En el mundo no sólo de los escritores, sino del lenguaje en general, no se puede evitar la abrumadora realidad del lenguaje visual, y un escritor como Sabato no quiso quedarse “mudo” en este particular mundo de la creación gráfica, de una semiótica “Sabatiana” que materializa un mundo desgarrador y de un peso existencial que en su obra a veces me recuerda al expresionismo de “El Grito” de Edvard Munch. El mismo Nietzsche compuso música, y esas incursiones en lenguajes que podrían sonar ajenos en filósofos y escritores, son más bien un medio de “desborde” para expresar aquello para lo que las palabras no alcanzan, en un acto de significar con arrojo y valentía en un terreno alternativo.

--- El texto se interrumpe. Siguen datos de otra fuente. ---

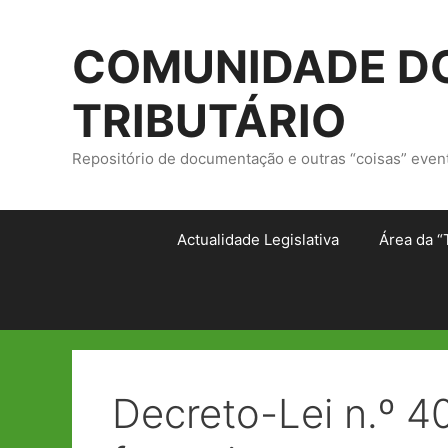
Saltar
para
COMUNIDADE DO
o
conteúdo
TRIBUTÁRIO
Repositório de documentação e outras “coisas” even
Actualidade Legislativa
Área da “
Decreto-Lei n.º 4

Llegamos al final de este pequeño viaje, desde nuestra partida de la estación de Santos Lugares, un poco triste porque hay tanto qué decir de Ernesto Sabato, y ningún homenaje estará jamás a su altura; como él decía: “…como cuando se muere alguien que queremos mucho, cuando comprendemos que las palabras son irrisorias, o torpemente ineficaces.” Pero también contento, porque con su partida ha revivido un universo que, si calla de vez en vez, también sabemos que toma su turno para surgir por encima de nuestras conciencias, y orientarnos en los más intrincados laberintos de nuestra existencia.
Nota: Escribo “Sabato” sin la tilde, aunque es una palabra esdrújula, porque el mismo autor no la agregaba.